I still struggle with the knowledge that some people cannot comprehend why I carried my son to term. And I want to address that now, for me and for you. So, if you do not agree, or you do not understand, I am hoping this will help shine some light.
First of all, a loss is a loss is a loss. And I would be a grieving mother if I miscarried at six weeks, or if I chose to induce my labor at 20 weeks, or if I carried Gabriel to term. Losing my baby would be a loss to me, at any point. I am not saying that losing a baby by miscarriage is equal to having to bury your infant, but that brings me to my next thought…
My second point is that it was not my decision to make. Coming to realization was difficult because the human part of me wanted out of the pain, wanted it all to be over as soon as possible. But I had my wits enough about me to know that no matter what decision I made, it was going to hurt me for a long time. The mother part of me knew that I had felt my baby move inside of me. How could I make a decision to end my own baby’s life? A baby that was very much alive and well inside me, even if he wouldn’t be after he was delivered.
And my third point is that being able to carry Gabriel to term allowed me to grieve the loss of my son. I have a face to remember. I have memories of his smell and the way he felt in my arms. I have a gravesite I can visit whenever I want to feel closer to him. I have tons of pictures and video to remind me of the day that I had him with me on this earth, and to give me the strength to wait to see him again in Heaven. And I am so very thankful to have all of this.

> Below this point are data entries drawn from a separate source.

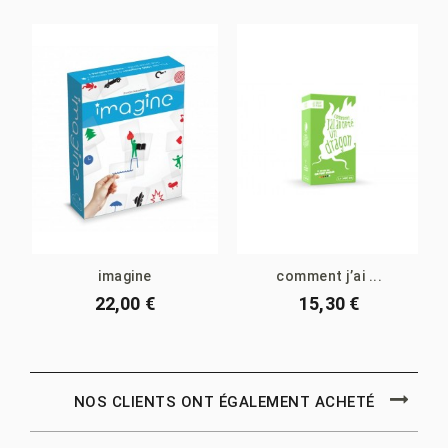
imagine
comment j’ai ...
22,00 €
15,30 €
NOS CLIENTS ONT ÉGALEMENT ACHETÉ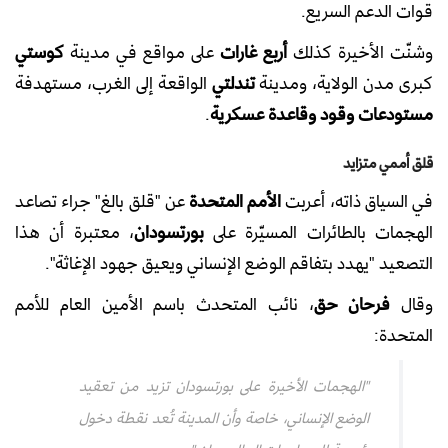
قوات الدعم السريع.
وشنّت الأخيرة كذلك
أربع غارات
على مواقع في مدينة
كوستي
كبرى مدن الولاية، ومدينة
تندلتي
الواقعة إلى الغرب، مستهدفة
مستودعات وقود وقاعدة عسكرية
.
قلق أممي متزايد
في السياق ذاته، أعربت
الأمم المتحدة
عن "قلق بالغ" جراء تصاعد
الهجمات بالطائرات المسيّرة على
بورتسودان
، معتبرة أن هذا
التصعيد "يهدد بتفاقم الوضع الإنساني ويعيق جهود الإغاثة".
وقال
فرحان حق
، نائب المتحدث باسم الأمين العام للأمم
المتحدة:
"الهجمات الأخيرة على بورتسودان تزيد من تعقيد
الوضع الإنساني، خاصة وأن المدينة تُعد نقطة دخول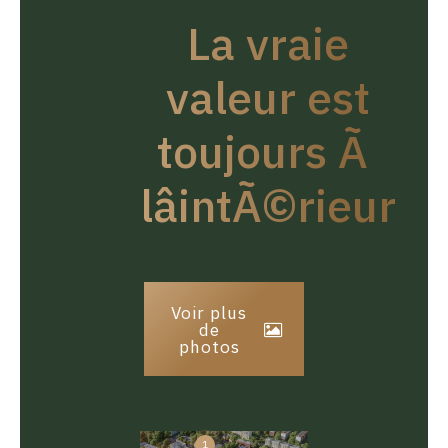
La vraie
valeur est
toujours Ã
lâintÃ©rieur
Voir plus
de
photos
1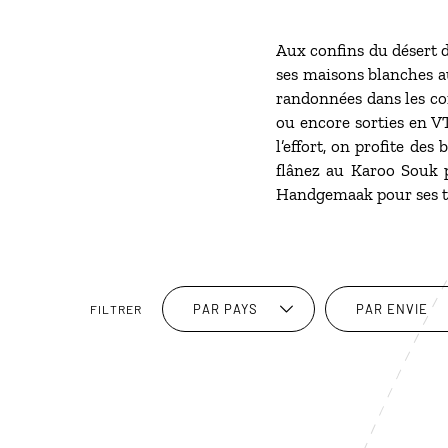
Aux confins du désert d
ses maisons blanches au
randonnées dans les con
ou encore sorties en V
l’effort, on profite des
flânez au Karoo Souk 
Handgemaak pour ses tri
PAR PAYS
PAR ENVIE
FILTRER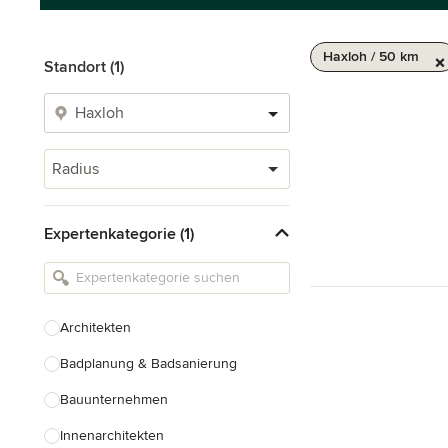
Haxloh / 50 km
Standort (1)
Radius
Expertenkategorie (1)
Architekten
Badplanung & Badsanierung
Bauunternehmen
Innenarchitekten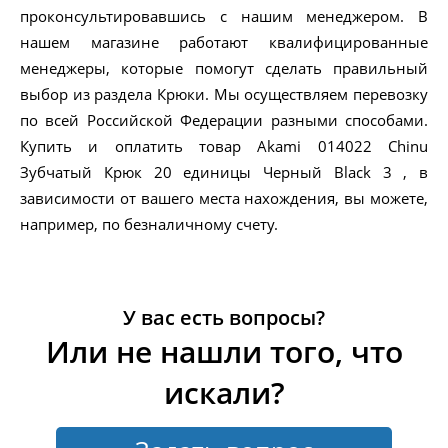
проконсультировавшись с нашим менеджером. В
нашем магазине работают квалифицированные
менеджеры, которые помогут сделать правильный
выбор из раздела Крюки. Мы осуществляем перевозку
по всей Российской Федерации разными способами.
Купить и оплатить товар Akami 014022 Chinu
Зубчатый Крюк 20 единицы Черный Black 3 , в
зависимости от вашего места нахождения, вы можете,
например, по безналичному счету.
У вас есть вопросы?
Или не нашли того, что
искали?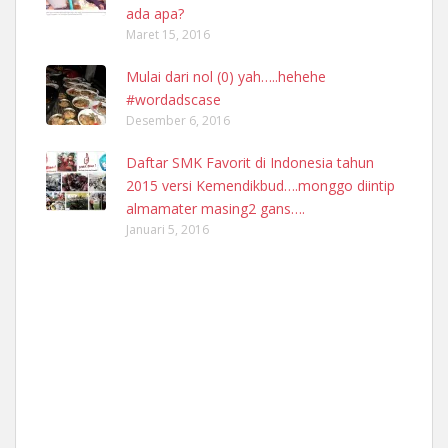
ada apa?
Maret 15, 2016
Mulai dari nol (0) yah…..hehehe
#wordadscase
Desember 6, 2016
Daftar SMK Favorit di Indonesia tahun
2015 versi Kemendikbud….monggo diintip
almamater masing2 gans….
Januari 5, 2016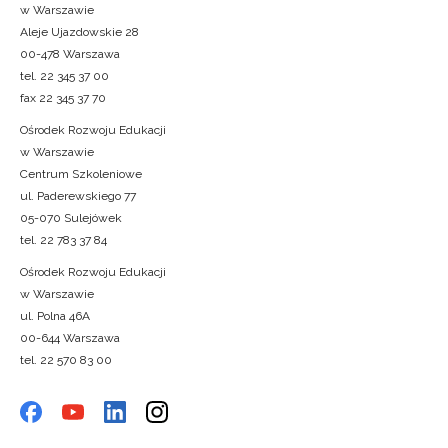
w Warszawie
Aleje Ujazdowskie 28
00-478 Warszawa
tel. 22 345 37 00
fax 22 345 37 70
Ośrodek Rozwoju Edukacji
w Warszawie
Centrum Szkoleniowe
ul. Paderewskiego 77
05-070 Sulejówek
tel. 22 783 37 84
Ośrodek Rozwoju Edukacji
w Warszawie
ul. Polna 46A
00-644 Warszawa
tel. 22 570 83 00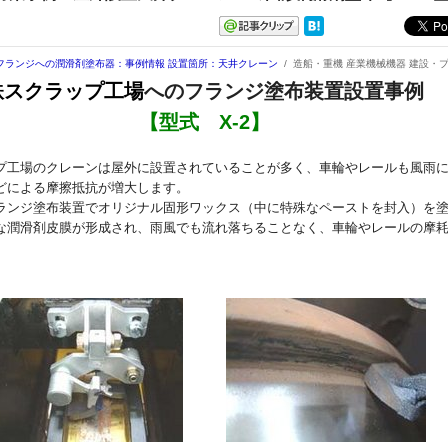
フランジへの潤滑剤塗布器：事例情報
設置箇所：天井クレーン
/
造船・重機 産業機械機器 建設・
鉄スクラップ工場
へのフランジ塗布装置設置事例
【型式 X-2】
プ工場のクレーンは屋外に設置されていることが多く、車輪やレールも風雨
どによる摩擦抵抗が増大します。
ランジ塗布装置で
オリジナル固形ワックス（中に特殊なペーストを封入）を
な潤滑剤皮膜が形成され、雨風でも流れ落ちることなく、車輪やレールの摩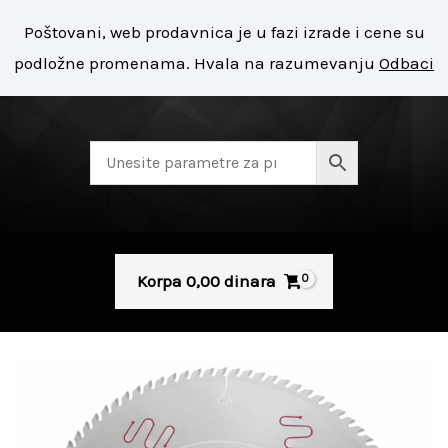
Pređi
Mai
Poštovani, web prodavnica je u fazi izrade i cene su
na
+ 381 11 8127 400
Men
podložne promenama. Hvala na razumevanju
Odbaci
sadržaj
Korpa
0,00
dinara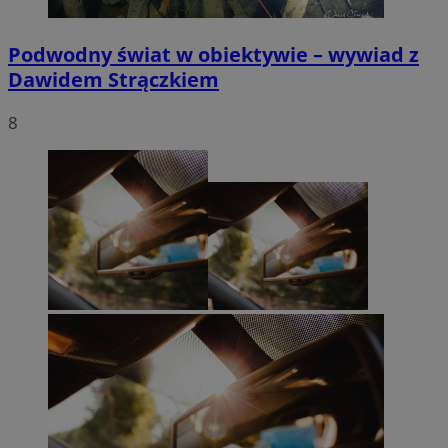
Podwodny świat w obiektywie – wywiad z
Dawidem Strączkiem
8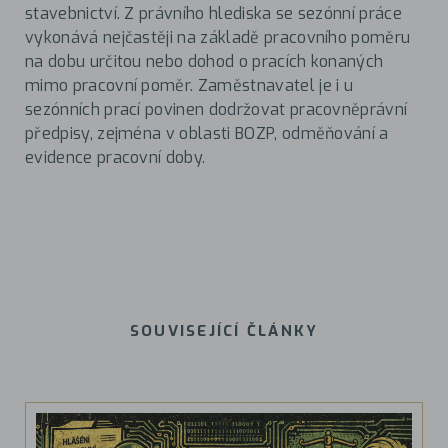
stavebnictví. Z právního hlediska se sezónní práce
vykonává nejčastěji na základě pracovního poměru
na dobu určitou nebo dohod o pracích konaných
mimo pracovní poměr. Zaměstnavatel je i u
sezónních prací povinen dodržovat pracovněprávní
předpisy, zejména v oblasti BOZP, odměňování a
evidence pracovní doby.
SOUVISEJÍCÍ ČLÁNKY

There is absolutely no part of me that regrets the decision that I made. My hope is that I will be understood by those that mean the world to me. Some of you may be wondering why I even care to explain myself. It is my wish that my child will not be forgotten. I will be remembering him in as many ways as I can and will be celebrating the time I had with him on important holidays, anniversaries, birthdays, etc. It is my desire that through understanding Gabriel’s importance to me, others will also understand my hope to keep him memory alive.